Only the lines from the start of the entries through the line with "processor and memories" should be returned, each exactly as it stands, and no pictures.
::::::::::
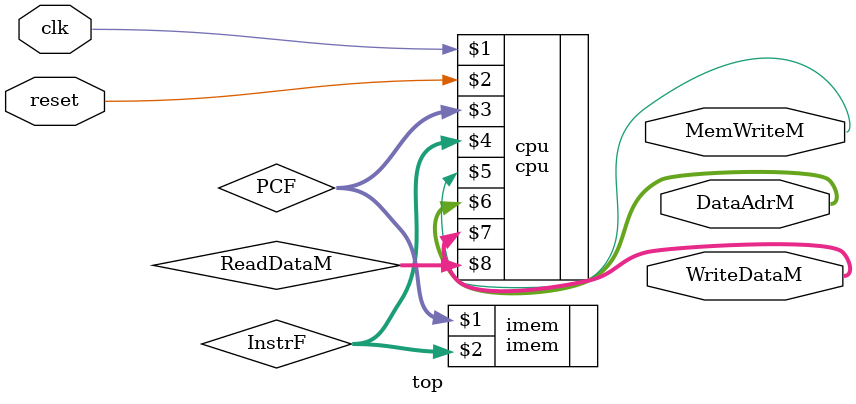
<source format=sv>
module top(input  logic        clk, reset,
           output logic [31:0] WriteDataM, DataAdrM,
           output logic        MemWriteM);
			  
  logic [31:0] PCF, InstrF, ReadDataM;

  // instantiate processor and memories
  cpu cpu(clk, reset, PCF, InstrF, MemWriteM, DataAdrM, WriteDataM, ReadDataM);
  
  imem imem(PCF, InstrF);

  //dmem dmem(clk, MemWriteM, DataAdrM, WriteDataM, ReadDataM);

/*
  RAMMemory ram1(
    .clock(clk),
	 .wren(MemWriteM),
    .address(DataAdrM),
    .data(WriteDataM),
    .q(ReadDataM)
  );*/
endmodule
</source>
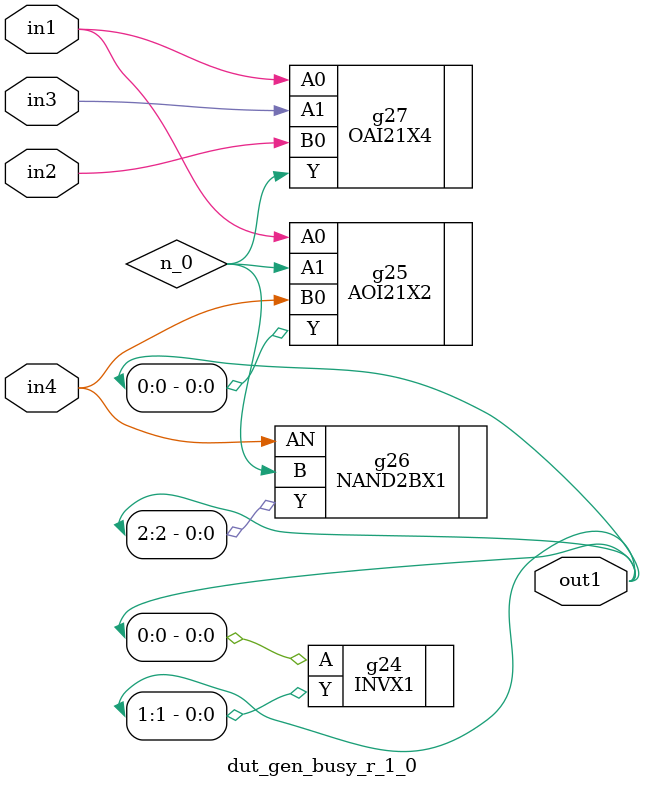
<source format=v>
`timescale 1ps / 1ps


module dut_gen_busy_r_1_0(in1, in2, in3, in4, out1);
  input in1, in2, in3, in4;
  output [2:0] out1;
  wire in1, in2, in3, in4;
  wire [2:0] out1;
  wire n_0;
  INVX1 g24(.A (out1[0]), .Y (out1[1]));
  AOI21X2 g25(.A0 (in1), .A1 (n_0), .B0 (in4), .Y (out1[0]));
  NAND2BX1 g26(.AN (in4), .B (n_0), .Y (out1[2]));
  OAI21X4 g27(.A0 (in1), .A1 (in3), .B0 (in2), .Y (n_0));
endmodule



</source>
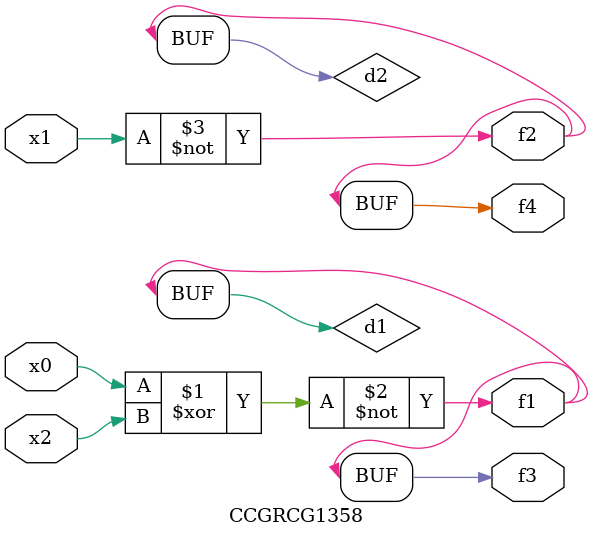
<source format=v>
module CCGRCG1358(
	input x0, x1, x2,
	output f1, f2, f3, f4
);

	wire d1, d2, d3;

	xnor (d1, x0, x2);
	nand (d2, x1);
	nor (d3, x1, x2);
	assign f1 = d1;
	assign f2 = d2;
	assign f3 = d1;
	assign f4 = d2;
endmodule

</source>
::::::::::
**RESPONSE TO THIS EXERCISE**
<source format=sv>
module top(input  logic        clk, reset,
           output logic [31:0] WriteDataM, DataAdrM,
           output logic        MemWriteM);
			  
  logic [31:0] PCF, InstrF, ReadDataM;

  // instantiate processor and memories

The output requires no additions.